◆ TEXT SECTION ◆
A comparison of copper and gold wire bonding on integrated circuit devices

Abstract

A comparative approach was used to develop new copper wire bond technology using the current standard production gold wire process as a baseline. Characterizations were made in the areas of assembly processes and material selection, electrical and thermal performance, intermetallic formation on Al and Al alloy bond pads, and reliability testing. It was demonstrated that copper wire bond strength tested with wire-pull and ball-shear methods can be maintained at higher levels than comparable gold wire bonds. Die shear strengths were degraded by temperature cycling, but not by high-temperature storage. AC/DC parameter characterizations across temperature and power supply exhibited identical performances on copper and gold devices. Input impedance, capacitance, and ESD (electrostatic discharge) showed no deviations between Au and Cu wire bonded devices selected for this investigation. The lower resistivity of Cu wire offers the potential for increased device power ratings. The thermal transient response showed negligible differences between Au and Cu wire bonded devices. The difference in intermetallic growth rates between Au and Cu wire processed devices suggest that Cu wire bonded devices will have greater reliability than Au wire bonded devices. The reliability data indicate that copper wire bonding is at least equal to conventional gold wire bonding. It is concluded that a copper ball bond assembly process can be developed for mass production which will equal and potentially surpass the performance and reliability of the present gold ball bond assembly process. >

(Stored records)

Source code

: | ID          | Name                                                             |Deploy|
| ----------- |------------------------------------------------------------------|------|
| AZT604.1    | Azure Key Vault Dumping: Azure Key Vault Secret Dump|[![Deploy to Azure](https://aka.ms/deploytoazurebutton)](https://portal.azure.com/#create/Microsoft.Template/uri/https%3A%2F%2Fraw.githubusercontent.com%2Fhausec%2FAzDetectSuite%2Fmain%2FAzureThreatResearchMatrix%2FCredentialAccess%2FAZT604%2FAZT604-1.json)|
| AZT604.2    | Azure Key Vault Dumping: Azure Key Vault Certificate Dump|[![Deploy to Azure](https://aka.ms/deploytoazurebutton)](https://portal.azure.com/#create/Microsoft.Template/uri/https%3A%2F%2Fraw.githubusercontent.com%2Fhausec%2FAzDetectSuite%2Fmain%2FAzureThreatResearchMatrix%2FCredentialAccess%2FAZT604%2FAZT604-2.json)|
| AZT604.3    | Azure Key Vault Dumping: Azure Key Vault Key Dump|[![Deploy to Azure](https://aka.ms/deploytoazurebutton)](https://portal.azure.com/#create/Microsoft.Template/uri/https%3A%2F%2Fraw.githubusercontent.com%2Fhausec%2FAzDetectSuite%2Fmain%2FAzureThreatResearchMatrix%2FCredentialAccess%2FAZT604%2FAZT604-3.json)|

◆ TASK INSTRUCTIONS ◆
List every area in which characterizations were made, according to the abstract on copper and gold wire bonding.

◆ THE ANSWER ◆
- Assembly processes and material selection
- Electrical and thermal performance
- Intermetallic formation on Al and Al alloy bond pads
- Reliability testing